= Beginning of Section =

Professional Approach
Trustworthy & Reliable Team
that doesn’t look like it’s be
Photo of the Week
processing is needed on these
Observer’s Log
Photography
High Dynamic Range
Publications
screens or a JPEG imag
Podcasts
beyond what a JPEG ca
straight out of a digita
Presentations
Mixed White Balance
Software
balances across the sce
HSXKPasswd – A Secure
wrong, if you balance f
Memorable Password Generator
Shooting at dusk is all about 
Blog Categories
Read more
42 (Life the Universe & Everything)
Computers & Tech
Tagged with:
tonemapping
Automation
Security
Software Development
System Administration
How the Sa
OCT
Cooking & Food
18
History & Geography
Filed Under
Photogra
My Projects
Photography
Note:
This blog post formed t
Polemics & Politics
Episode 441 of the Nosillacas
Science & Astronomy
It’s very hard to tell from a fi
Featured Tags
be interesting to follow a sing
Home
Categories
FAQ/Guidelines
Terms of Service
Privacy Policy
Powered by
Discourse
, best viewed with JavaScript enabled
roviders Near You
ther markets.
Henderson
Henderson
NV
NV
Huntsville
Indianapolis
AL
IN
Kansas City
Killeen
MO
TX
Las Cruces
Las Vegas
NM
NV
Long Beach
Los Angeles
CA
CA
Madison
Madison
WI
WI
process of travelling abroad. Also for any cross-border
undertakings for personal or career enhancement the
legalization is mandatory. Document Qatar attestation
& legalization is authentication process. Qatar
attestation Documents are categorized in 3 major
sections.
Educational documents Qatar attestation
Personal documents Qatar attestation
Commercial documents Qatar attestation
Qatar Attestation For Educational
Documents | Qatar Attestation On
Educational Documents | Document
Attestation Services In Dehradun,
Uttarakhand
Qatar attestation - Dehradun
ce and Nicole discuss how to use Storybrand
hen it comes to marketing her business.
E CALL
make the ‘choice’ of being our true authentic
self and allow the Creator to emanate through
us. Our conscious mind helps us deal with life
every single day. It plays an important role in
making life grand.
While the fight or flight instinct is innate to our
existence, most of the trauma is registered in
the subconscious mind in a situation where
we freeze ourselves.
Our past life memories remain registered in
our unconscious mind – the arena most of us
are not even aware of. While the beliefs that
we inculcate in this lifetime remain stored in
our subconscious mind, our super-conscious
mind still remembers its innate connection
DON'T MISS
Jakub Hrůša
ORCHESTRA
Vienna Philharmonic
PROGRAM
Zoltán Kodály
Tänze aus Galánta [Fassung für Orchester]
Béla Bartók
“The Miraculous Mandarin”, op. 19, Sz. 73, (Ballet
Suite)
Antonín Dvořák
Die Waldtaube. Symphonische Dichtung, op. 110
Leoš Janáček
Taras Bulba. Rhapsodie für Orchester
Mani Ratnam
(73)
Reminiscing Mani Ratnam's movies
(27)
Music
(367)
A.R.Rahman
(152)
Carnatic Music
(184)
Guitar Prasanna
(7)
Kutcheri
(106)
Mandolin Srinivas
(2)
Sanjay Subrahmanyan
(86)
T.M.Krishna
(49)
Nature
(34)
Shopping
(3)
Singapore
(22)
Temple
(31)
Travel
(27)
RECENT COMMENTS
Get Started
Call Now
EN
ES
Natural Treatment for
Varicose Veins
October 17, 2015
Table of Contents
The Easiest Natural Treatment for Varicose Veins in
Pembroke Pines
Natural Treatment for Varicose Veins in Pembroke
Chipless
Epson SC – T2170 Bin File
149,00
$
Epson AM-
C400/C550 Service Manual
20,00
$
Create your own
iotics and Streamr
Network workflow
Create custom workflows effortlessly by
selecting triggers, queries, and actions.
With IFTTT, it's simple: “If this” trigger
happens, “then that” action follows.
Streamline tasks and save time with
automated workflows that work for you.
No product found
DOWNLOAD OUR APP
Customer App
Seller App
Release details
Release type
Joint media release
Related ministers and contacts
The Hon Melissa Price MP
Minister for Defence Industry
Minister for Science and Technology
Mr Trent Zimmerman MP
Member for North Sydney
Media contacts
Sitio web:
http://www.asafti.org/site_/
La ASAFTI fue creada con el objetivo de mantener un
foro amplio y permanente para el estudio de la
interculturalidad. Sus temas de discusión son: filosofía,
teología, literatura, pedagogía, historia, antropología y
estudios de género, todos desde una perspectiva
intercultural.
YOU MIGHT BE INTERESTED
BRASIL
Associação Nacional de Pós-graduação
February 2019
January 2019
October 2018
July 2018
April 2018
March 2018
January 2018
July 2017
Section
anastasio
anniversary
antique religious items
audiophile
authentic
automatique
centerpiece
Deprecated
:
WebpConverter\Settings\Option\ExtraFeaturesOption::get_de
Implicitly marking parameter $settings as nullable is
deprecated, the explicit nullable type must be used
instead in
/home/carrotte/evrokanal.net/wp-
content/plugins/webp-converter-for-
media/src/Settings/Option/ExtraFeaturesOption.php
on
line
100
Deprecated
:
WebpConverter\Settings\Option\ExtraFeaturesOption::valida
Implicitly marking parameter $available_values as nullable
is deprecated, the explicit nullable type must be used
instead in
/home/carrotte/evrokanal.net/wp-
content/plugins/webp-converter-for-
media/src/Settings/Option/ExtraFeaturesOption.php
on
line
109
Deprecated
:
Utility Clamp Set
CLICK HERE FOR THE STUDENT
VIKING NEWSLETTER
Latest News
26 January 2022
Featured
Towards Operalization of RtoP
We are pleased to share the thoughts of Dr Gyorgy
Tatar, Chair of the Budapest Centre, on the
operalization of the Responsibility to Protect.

= End of Section =

ACTIVITY:
Gather every line in the data above that contains the word "Dehradun", and copy each of those lines in full. Case counts.

WRITTEN SOLUTION:
Attestation Services In Dehradun,
Qatar attestation - Dehradun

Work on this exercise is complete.